Meas Chan, 42, the chief of nearby Pruch village, downplayed the scale of illegal logging in his area.

“When they [the company] come and want to buy [timber], if the organisation says the forest will be affected, we cannot do. But if they say it’s not affected, we can do,” he said.

Tip of the iceberg

Stung Tatai is not the only dam clearance project in the Cardamom mountains in which CI has been implicated in mass illegal logging operations.

In 2009, Ouk Kim San, a Forestry Administration official working for CI, was arrested after he was caught unloading tens of thousands of dollars worth of luxury timber at the Vietnamese border in Takeo province.

The timber haul was connected to a CI forest protection program near the Stung Atai dam, where the company MDS Import Export was licensed to clear timber from the reservoir area.

Contact details for MDS, which is owned by tycoon Try Pheap, could not be found.

Jeremy Ironside, a consultant with conservation group Flora and Fauna International who has worked in Koh Kong’s O’Som commune since 2002, said instead of doing their job, MDS had simply cut rosewood from surrounding protected forests.

“They came in on the pretense that they were going to clear the reservoir, but basically all they did was clear all the rosewood out of the forest. I didn’t see any of the clearing of the reservoir,” he said, adding it was not profitable for a company to clear dam sites.
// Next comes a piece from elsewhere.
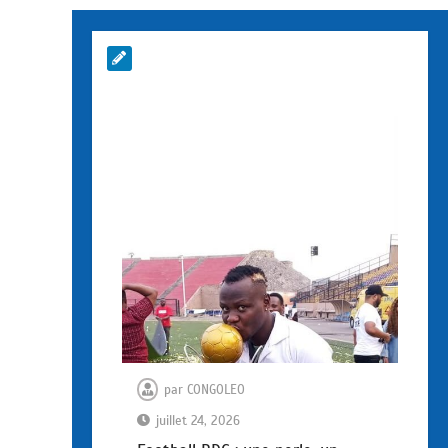
par
CONGOLEO
juillet 24, 2026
Since then, he alleged, nothing had changed within the organisational culture of CI or the Forestry Administration.

“The close involvement of conservation organisations with resources extraction in that area is pretty astounding,” he said. The anonymous researcher said between $40,000 and $80,000 worth of illegally cut timber was being trucked along four roads leading out of the CCPF from O’Som commune and Russey Chrum, Roleak Kang Cheung and Mongri villages, straight past CI checkpoints every day.

“If you come to Cambodia to do conservation, you might as well do conversation,” the researcher said.